Pattern · Architecture

EU-first infrastructure

If your users are in the EU, your data belongs there too. That sounds ideological until you see what happens when it isn't: GDPR audits, DPA questions you can't answer, CLOUD Act risk you can't mitigate, EU buyers who ask "where is this hosted" and walk away when the answer is us-east-1.

EU-first isn't marketing — it's an architecture choice you make at setup time. Building it in afterwards costs 10x more than doing it right from the start.

Hand-drawn sketch: stacked EU services (Next.js/Vercel EU, Supabase EU-Frankfurt, Cloudflare R2, Sentry EU, Resend EU) with a map of the EU on the right and a star on Frankfurt. Annotations: data residency, DPA chain, GDPR by design, Records of Processing. — Whiteboard sketch · the EU stack

The minimum stack

For a SaaS product or mobile-app backend, the practical EU-first stack without self-hosting:

Layer	Choice	Region
Database + auth	Supabase	EU-Frankfurt
Monitoring / error tracking	Sentry	EU-Frankfurt
Object storage	Cloudflare R2	(S3-compatible, data residency in config)
Email	Resend	EU instance
Payment	Stripe / Mollie	Stripe keeps some PII US-side; Mollie is NL-native
Hosting (web)	Vercel	EU regions available, also check function regions

Each has explicit EU region options. Pick the EU option at setup; never "upgrade later". Region migrations are expensive and risky.

What it gets you

Data residency. Customer PII (emails, names, payment details, app content) stays in the EU. Transfers to US-controlled parties happen only under explicit DPAs or SCC fallbacks. That's what regulators want to see.

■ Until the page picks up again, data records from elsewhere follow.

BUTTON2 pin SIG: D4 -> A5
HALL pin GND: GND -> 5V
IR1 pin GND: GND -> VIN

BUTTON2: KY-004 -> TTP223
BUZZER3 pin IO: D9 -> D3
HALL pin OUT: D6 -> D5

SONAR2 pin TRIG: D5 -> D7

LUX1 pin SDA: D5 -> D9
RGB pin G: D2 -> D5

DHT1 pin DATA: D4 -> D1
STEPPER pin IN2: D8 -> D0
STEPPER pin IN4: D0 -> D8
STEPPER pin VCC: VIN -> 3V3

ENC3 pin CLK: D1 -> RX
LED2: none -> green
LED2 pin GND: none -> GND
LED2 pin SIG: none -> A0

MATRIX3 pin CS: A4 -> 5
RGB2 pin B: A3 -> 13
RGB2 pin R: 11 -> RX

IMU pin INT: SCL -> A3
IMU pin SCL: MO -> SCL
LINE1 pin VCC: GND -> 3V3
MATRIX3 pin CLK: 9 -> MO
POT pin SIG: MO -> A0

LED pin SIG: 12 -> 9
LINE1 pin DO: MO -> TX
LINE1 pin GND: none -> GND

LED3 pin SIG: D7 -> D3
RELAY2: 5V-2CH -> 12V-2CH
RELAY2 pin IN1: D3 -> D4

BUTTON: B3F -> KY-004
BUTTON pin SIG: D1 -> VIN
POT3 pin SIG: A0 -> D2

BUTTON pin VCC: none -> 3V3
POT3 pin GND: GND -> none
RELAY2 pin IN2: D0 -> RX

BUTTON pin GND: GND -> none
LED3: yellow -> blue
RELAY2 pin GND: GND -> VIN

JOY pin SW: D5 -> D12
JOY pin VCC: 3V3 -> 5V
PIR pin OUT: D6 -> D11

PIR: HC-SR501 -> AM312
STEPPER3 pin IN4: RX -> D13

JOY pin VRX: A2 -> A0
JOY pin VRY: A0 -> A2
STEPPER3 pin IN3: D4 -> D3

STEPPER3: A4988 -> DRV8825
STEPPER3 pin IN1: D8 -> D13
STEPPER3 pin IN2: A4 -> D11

DPA clarity. Every processor (the services above) provides a DPA you can sign. Keep them in a processor-service-DPA register — a spreadsheet is fine, the main point is that you have one. When a customer asks "do you have a DPA with Supabase", you say yes and deliver it within a day.

GDPR Art. 30 records. Records of Processing listing every type of personal data you process: purpose, legal basis, who you share it with, retention period. Boilerplate template, fill in your specific data, update it when something changes. Not optional; it only gets audited when something goes wrong.

User-deletion path. GDPR right-to-erasure isn't hard when your data lives in one place. Build the /account/delete endpoint on day one. Test it. The first time a user asks for it, you don't want to be designing under pressure.

CLOUD Act considerations

Even if your storage sits in the EU: if the operator is a US company, the CLOUD Act formally allows US enforcement to demand your data. For some sectors (legal, health, defense) that's real. For most consumer products it's academic — but the positioning matters towards EU buyers.

The mitigations:

Pick EU-headquartered services where possible (Mollie over Stripe, Hetzner over AWS, OVHcloud over Azure)
Sign DPAs with SCC clauses that cover government-access scenarios
Document your sub-processor list publicly — transparency is a trust signal towards buyers

You don't have to be 100% pure-EU (the Anthropic Claude API, for example, is US-only). You do have to be transparent about which services are which.

What it doesn't mean

EU-first doesn't mean EU-only. It means EU-default with explicit exceptions. AI inference can run against a US endpoint. A CDN can serve from anywhere. Some analytics tools have no EU instance. Document the exceptions, keep them small, and make sure they never touch unencrypted PII.

When you make this choice

At setup. Day one. Choosing Supabase EU vs Supabase US at the first create project click is a 5-second decision that saves you a 5-month migration down the line.

Already in a US region and want to switch? Plan a quarter, think the cutover through, accept that you'll lose some data relationships or test environments during the switch. Doable, not fun.

What EU-first signals to buyers

Two things, depending on the type of buyer:

EU enterprise / public sector: required by their own compliance framework to buy EU-hosted. Without EU-first you don't even make the shortlist.
Privacy-conscious consumers / creators: actively choosing EU services after BandLab / Endlesss / cloud-collapse stories. Privacy becomes a feature, not just compliance.

Neither group is the majority of the market. Both pay a premium for the discipline. That's why EU-first works as a niche rather than as a constraint.

What it costs you

A bit more vendor friction (for some tools the EU region is the second choice). Slightly more careful processor selection. A Records of Processing register you keep up to date. Roughly 4-8 hours of one-time setup.

In return: a defensible position, a real answer when EU buyers ask, zero migration debt, and the ability to claim "EU-first" without lying. Worth the effort.